Ferredoxin has a pivotal role in the biosynthesis of the hydrogen-oxidizing hydrogenases in Escherichia coli

• Ferredoxin was shown to be required for hydrogen-oxidizing activity in Escherichia coli.
• Hydrogenase 2 lacked a mature iron–sulphur cluster-containing small subunit.
• The fdx mutant was impaired in Hyd-1 large subunit maturation and stability.
• A fdx mutant could evolve H2 via a partially active formate hydrogenlyase complex.
• Iron–sulphur cluster biogenesis and delivery to hydrogenases depends on ferredoxin.
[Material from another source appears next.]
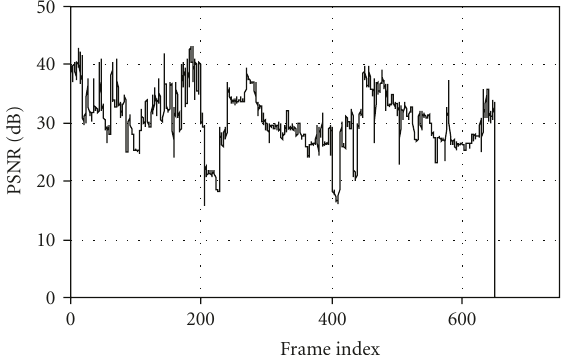
Figure 19: PSNR over the 750 frames of the input video, under a fixed power budget with the default ARQ with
Iron–sulphur clusters (FeS) are essential cofactors in the small, electron-transfer subunits of [NiFe]-hydrogenases (Hyd). In this study we analyzed the in vivo role of ferredoxin in the biosynthesis of three of the Hyd in Escherichia coli. Our results reveal that a fdx mutant, which is unable to synthesize ferredoxin, lacks the activity of both hydrogen-oxidizing enzymes Hyd-1 and Hyd-2. In the case of Hyd-2 this was due to the absence of the FeS cluster-containing small subunit. In the case of Hyd-1, stability of the catalytic subunit was also impaired. Partial activity of the hydrogen-evolving Hyd-3 enzyme, as well as that of both respiratory formate dehydrogenases was retained in the fdx mutant. Analysis of lacZ fusions demonstrated that the fdx mutation had a limited effect on expression of the operon encoding Hyd-1. Rather, these data suggest that ferredoxin has a role in the maturation or assembly of the hydrogen-oxidizing [NiFe]-hydrogenases.